# Explore the material
**a)** In the abstract on the "Fellowship-Tale" that follows, why do many businesswomen not engage in the rhetoric of enterprise? Answer in one to three sentences.
**b)** Resume the abstract on the "Fellowship-Tale" after its final sentence, keeping its structure of headed sections.

**** Selected text ****

Robert A Smith and Helle Neergaard
This paper aims to explore the “Fellowship-Tale” as an alternative tale type for narrating entrepreneur stories. The authors illustrate this by telling the Pilgrim business story…
Abstract
Purpose
This paper aims to explore the “Fellowship-Tale” as an alternative tale type for narrating entrepreneur stories. The authors illustrate this by telling the Pilgrim business story. It is common for the deeds of men who founded businesses to be narrated as heroic entrepreneur stories. Such fairy tales are dominant narratives in Western culture but do not resonate with everyone, particularly women. Consequentially, many businesswomen do not engage in the rhetoric of enterprise.
Design/methodology/approach
The qualitative, analytic approaches adopted in this study include narratology, semiotics and aesthetics. This complementary triage helps us appreciate the complexity of entrepreneur stories while unravelling the nuances of the tale. It also permits triangulation of the data gathered from an in-depth interview of the respondent with newspaper and Internet research.

**** Data for analysis ****

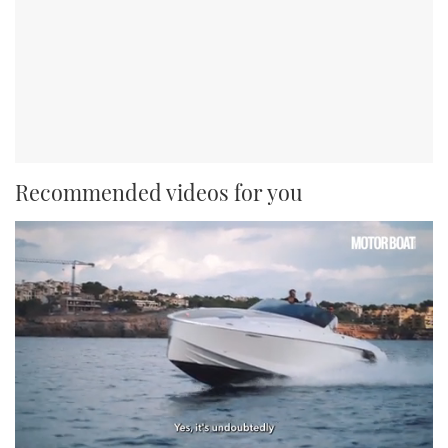
Recommended videos for you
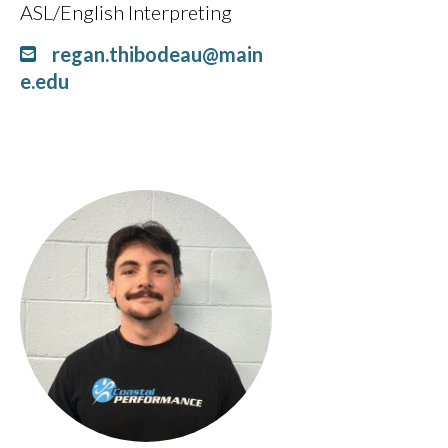
ASL/English Interpreting
regan.thibodeau@main
e.edu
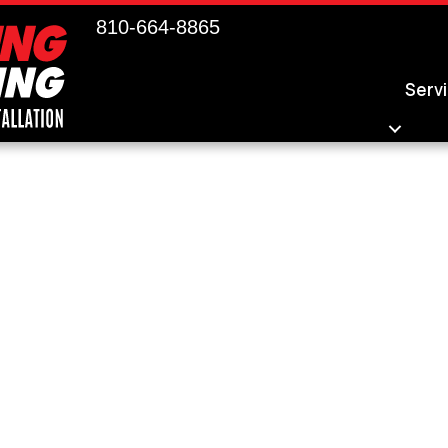
810-664-8865
Serv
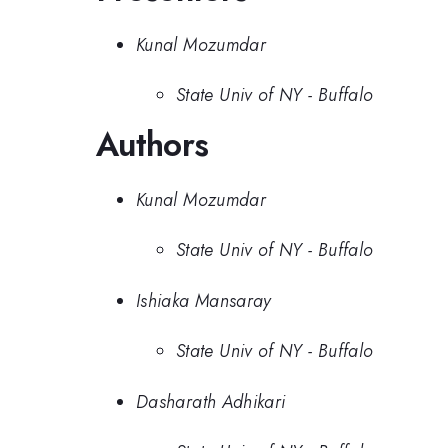
Kunal Mozumdar
State Univ of NY - Buffalo
Authors
Kunal Mozumdar
State Univ of NY - Buffalo
Ishiaka Mansaray
State Univ of NY - Buffalo
Dasharath Adhikari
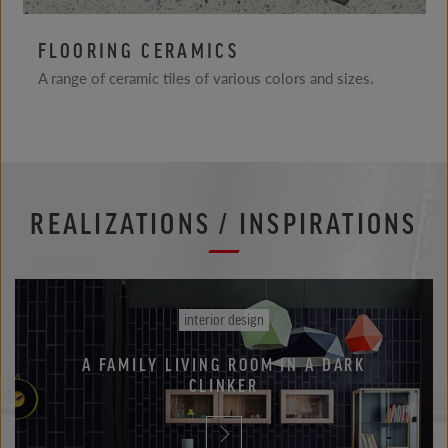
FLOORING CERAMICS
A range of ceramic tiles of various colors and sizes.
REALIZATIONS / INSPIRATIONS
interior design
A FAMILY LIVING ROOM IN A DARK
CLINKER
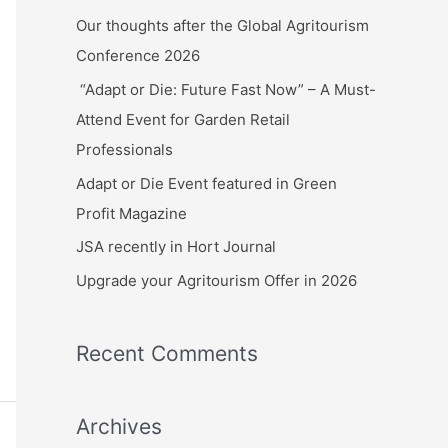
c
Our thoughts after the Global Agritourism
h
Conference 2026
f
“Adapt or Die: Future Fast Now” – A Must-
o
Attend Event for Garden Retail
r
Professionals
:
Adapt or Die Event featured in Green
Profit Magazine
JSA recently in Hort Journal
Upgrade your Agritourism Offer in 2026
Recent Comments
Archives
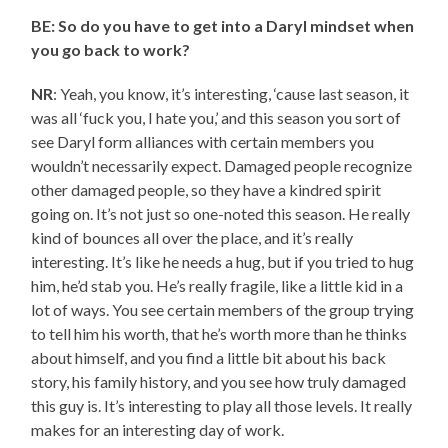
BE: So do you have to get into a Daryl mindset when
you go back to work?
NR
: Yeah, you know, it’s interesting, ‘cause last season, it
was all ‘fuck you, I hate you,’ and this season you sort of
see Daryl form alliances with certain members you
wouldn’t necessarily expect. Damaged people recognize
other damaged people, so they have a kindred spirit
going on. It’s not just so one-noted this season. He really
kind of bounces all over the place, and it’s really
interesting. It’s like he needs a hug, but if you tried to hug
him, he’d stab you. He’s really fragile, like a little kid in a
lot of ways. You see certain members of the group trying
to tell him his worth, that he’s worth more than he thinks
about himself, and you find a little bit about his back
story, his family history, and you see how truly damaged
this guy is. It’s interesting to play all those levels. It really
makes for an interesting day of work.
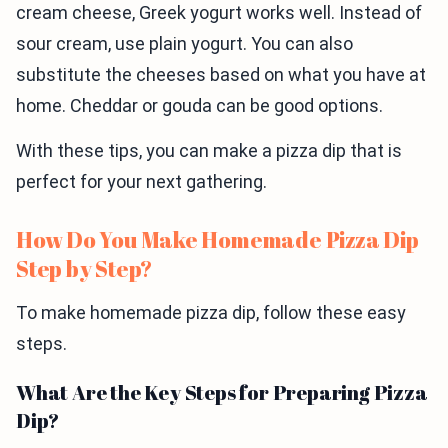
cream cheese, Greek yogurt works well. Instead of
sour cream, use plain yogurt. You can also
substitute the cheeses based on what you have at
home. Cheddar or gouda can be good options.
With these tips, you can make a pizza dip that is
perfect for your next gathering.
How Do You Make Homemade Pizza Dip
Step by Step?
To make homemade pizza dip, follow these easy
steps.
What Are the Key Steps for Preparing Pizza
Dip?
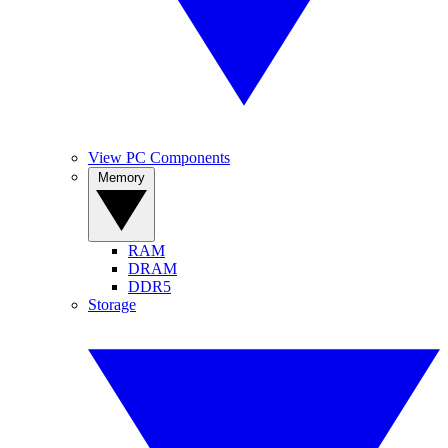
View PC Components
Memory
RAM
DRAM
DDR5
Storage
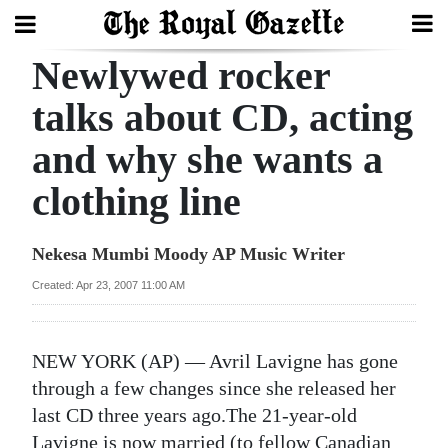
Newlywed rocker
Search
talks about CD, acting
and why she wants a
Home
clothing line
Year
In
Nekesa Mumbi Moody AP Music Writer
Review
Created: Apr 23, 2007 11:00 AM
Bermuda
Budget
NEW YORK (AP) — Avril Lavigne has gone
Election
through a few changes since she released her
2025
last CD three years ago.The 21-year-old
Lavigne is now married (to fellow Canadian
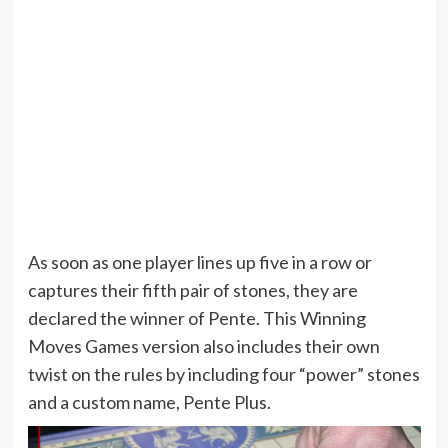
As soon as one player lines up five in a row or
captures their fifth pair of stones, they are
declared the winner of Pente. This Winning
Moves Games version also includes their own
twist on the rules by including four “power” stones
and a custom name, Pente Plus.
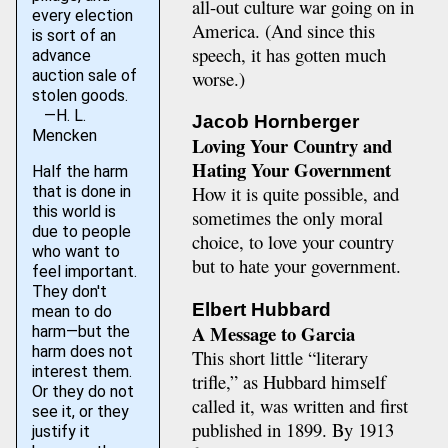
all-out culture war going on in
every election
America. (And since this
is sort of an
speech, it has gotten much
advance
worse.)
auction sale of
stolen goods.
—H. L.
Jacob Hornberger
Mencken
Loving Your Country and
Hating Your Government
Half the harm
How it is quite possible, and
that is done in
this world is
sometimes the only moral
due to people
choice, to love your country
who want to
but to hate your government.
feel important.
They don't
Elbert Hubbard
mean to do
A Message to Garcia
harm—but the
harm does not
This short little “literary
interest them.
trifle,” as Hubbard himself
Or they do not
called it, was written and first
see it, or they
published in 1899. By 1913
justify it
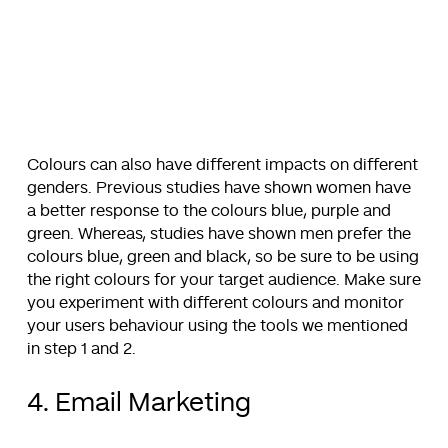
Colours can also have different impacts on different
genders. Previous studies have shown women have
a better response to the colours blue, purple and
green. Whereas, studies have shown men prefer the
colours blue, green and black, so be sure to be using
the right colours for your target audience. Make sure
you experiment with different colours and monitor
your users behaviour using the tools we mentioned
in step 1 and 2.
4. Email Marketing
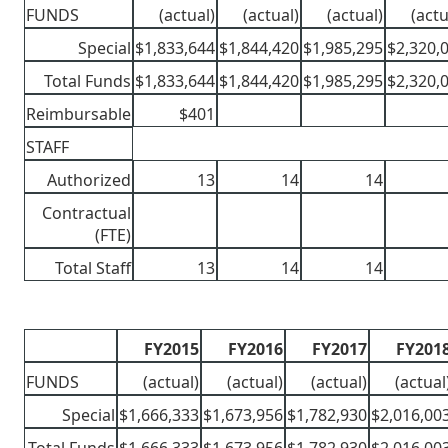
FUNDS
(actual)
(actual)
(actual)
(actu
Special
$1,833,644
$1,844,420
$1,985,295
$2,320,
Total Funds
$1,833,644
$1,844,420
$1,985,295
$2,320,
Reimbursable
$401
STAFF
Authorized
13
14
14
Contractual
(FTE)
Total Staff
13
14
14
FY2015
FY2016
FY2017
FY201
FUNDS
(actual)
(actual)
(actual)
(actual
Special
$1,666,333
$1,673,956
$1,782,930
$2,016,00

****

# Numbered answers
**a)** The heroic entrepreneur stories commonly told about men who founded businesses are fairy tales that dominate Western culture. These tales do not resonate with everyone, particularly women, so many businesswomen do not engage in the rhetoric of enterprise.

**b)**
Findings
The research indicates that “fellowship-tales” provide a viable and credible alternative to the fairy-tale rendition common in entrepreneur and business stories.
Research limitations/implications
An obvious limitation is that one merely swaps one narrative framework for another, albeit it offers dissenting voices a real choice.
Practical implications
This study has the potential to be far reaching because at a practical level, it allows disengaged entrepreneurs and significant others the freedom to exercise their individual and collective voices within a framework of nested stories.
Originality/value
A key contribution is to challenge the hegemony of a dominant and embedded social construct allowing new understandings to emerge via a novel combination of research methodologies.